Data entries
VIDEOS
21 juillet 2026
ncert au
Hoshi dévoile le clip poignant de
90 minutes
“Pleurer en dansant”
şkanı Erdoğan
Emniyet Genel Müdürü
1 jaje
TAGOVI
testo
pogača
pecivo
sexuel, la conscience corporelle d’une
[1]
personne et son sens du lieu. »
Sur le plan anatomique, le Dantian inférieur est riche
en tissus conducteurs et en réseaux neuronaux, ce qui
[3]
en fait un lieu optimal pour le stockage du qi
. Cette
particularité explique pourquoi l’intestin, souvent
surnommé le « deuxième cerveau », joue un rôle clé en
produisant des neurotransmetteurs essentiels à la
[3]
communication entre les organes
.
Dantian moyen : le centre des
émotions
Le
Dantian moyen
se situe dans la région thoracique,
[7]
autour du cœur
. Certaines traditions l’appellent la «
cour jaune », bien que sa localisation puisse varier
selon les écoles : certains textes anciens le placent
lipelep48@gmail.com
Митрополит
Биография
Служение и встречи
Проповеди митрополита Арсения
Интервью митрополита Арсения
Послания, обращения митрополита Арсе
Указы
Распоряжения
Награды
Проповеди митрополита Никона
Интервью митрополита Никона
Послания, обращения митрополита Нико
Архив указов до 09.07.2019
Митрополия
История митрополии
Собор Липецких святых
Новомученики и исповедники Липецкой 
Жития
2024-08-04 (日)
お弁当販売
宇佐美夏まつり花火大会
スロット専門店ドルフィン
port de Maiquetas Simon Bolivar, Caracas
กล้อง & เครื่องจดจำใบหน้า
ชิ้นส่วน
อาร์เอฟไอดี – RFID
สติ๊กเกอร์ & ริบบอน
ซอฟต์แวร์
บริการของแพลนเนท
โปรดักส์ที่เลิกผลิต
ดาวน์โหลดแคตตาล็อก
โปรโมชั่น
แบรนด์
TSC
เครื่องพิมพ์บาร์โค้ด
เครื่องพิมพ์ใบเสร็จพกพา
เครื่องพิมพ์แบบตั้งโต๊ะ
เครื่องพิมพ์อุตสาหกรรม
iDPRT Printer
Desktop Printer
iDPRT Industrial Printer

-- Task prompt --
All of the entries are to be set down again without alteration.

-- Exercise result --
VIDEOS
21 juillet 2026
ncert au
Hoshi dévoile le clip poignant de
90 minutes
“Pleurer en dansant”
şkanı Erdoğan
Emniyet Genel Müdürü
1 jaje
TAGOVI
testo
pogača
pecivo
sexuel, la conscience corporelle d’une
[1]
personne et son sens du lieu. »
Sur le plan anatomique, le Dantian inférieur est riche
en tissus conducteurs et en réseaux neuronaux, ce qui
[3]
en fait un lieu optimal pour le stockage du qi
. Cette
particularité explique pourquoi l’intestin, souvent
surnommé le « deuxième cerveau », joue un rôle clé en
produisant des neurotransmetteurs essentiels à la
[3]
communication entre les organes
.
Dantian moyen : le centre des
émotions
Le
Dantian moyen
se situe dans la région thoracique,
[7]
autour du cœur
. Certaines traditions l’appellent la «
cour jaune », bien que sa localisation puisse varier
selon les écoles : certains textes anciens le placent
lipelep48@gmail.com
Митрополит
Биография
Служение и встречи
Проповеди митрополита Арсения
Интервью митрополита Арсения
Послания, обращения митрополита Арсе
Указы
Распоряжения
Награды
Проповеди митрополита Никона
Интервью митрополита Никона
Послания, обращения митрополита Нико
Архив указов до 09.07.2019
Митрополия
История митрополии
Собор Липецких святых
Новомученики и исповедники Липецкой 
Жития
2024-08-04 (日)
お弁当販売
宇佐美夏まつり花火大会
スロット専門店ドルフィン
port de Maiquetas Simon Bolivar, Caracas
กล้อง & เครื่องจดจำใบหน้า
ชิ้นส่วน
อาร์เอฟไอดี – RFID
สติ๊กเกอร์ & ริบบอน
ซอฟต์แวร์
บริการของแพลนเนท
โปรดักส์ที่เลิกผลิต
ดาวน์โหลดแคตตาล็อก
โปรโมชั่น
แบรนด์
TSC
เครื่องพิมพ์บาร์โค้ด
เครื่องพิมพ์ใบเสร็จพกพา
เครื่องพิมพ์แบบตั้งโต๊ะ
เครื่องพิมพ์อุตสาหกรรม
iDPRT Printer
Desktop Printer
iDPRT Industrial Printer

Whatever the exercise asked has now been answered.